The measure also calls on state officials to approve of an ACO’s “gainsharing plan,” or its strategy for distributing any savings, some time within the first year of operation. This plan, and any potential payouts, will be tied to specific patient care benchmarks to be developed by state Medicaid officials along with experts at the Rutgers Center for State Health Policy and ACO leaders. For example, the organization will have to show not just that it saved money on care, but also that patients had better experiences going to the doctors and saw clear improvements in their physical health.
In the past, “the waits were too long and too often the care was poor,” said Pilar Perry, a resident of the Northgate II apartment building in Camden. “And when we were forced to wait months before we get care, our conditions worsen.”

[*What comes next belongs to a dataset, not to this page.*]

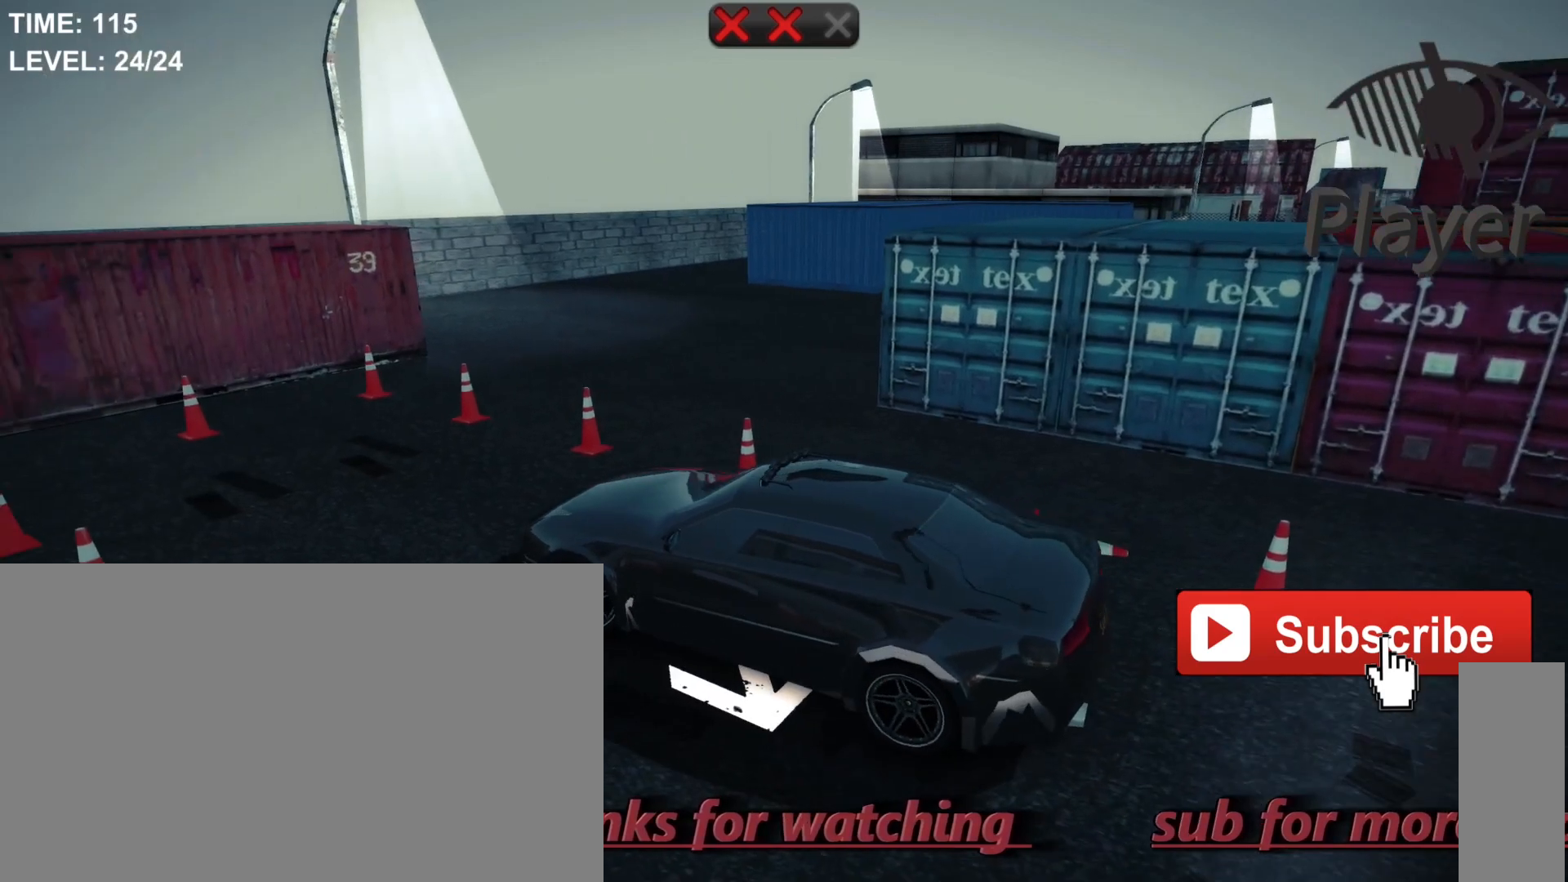
{"keys": ["a"], "mouse": [], "mouse_move": "still", "events": []}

Today, as a patient of the Camden Coalition for Healthcare Providers, she gets greater individual attention and the doctors focus on keeping her healthy before she gets sick. “I see ACOs as a way to help people be seen as individuals, and to help avoid stereotyping,” she added.
The Assembly measure is now destined for a second hearing in the Appropriations Committee. A fiscal statement attached to the bill by lawyers in the Office of Legislative Services (OLS) concluded it was too soon to say what the fiscal impact of the demonstration project would be, since there are far too many undetermined factors. The Senate bill passed that health committee in January and cleared that house’s Budget and Appropriations Committee last week.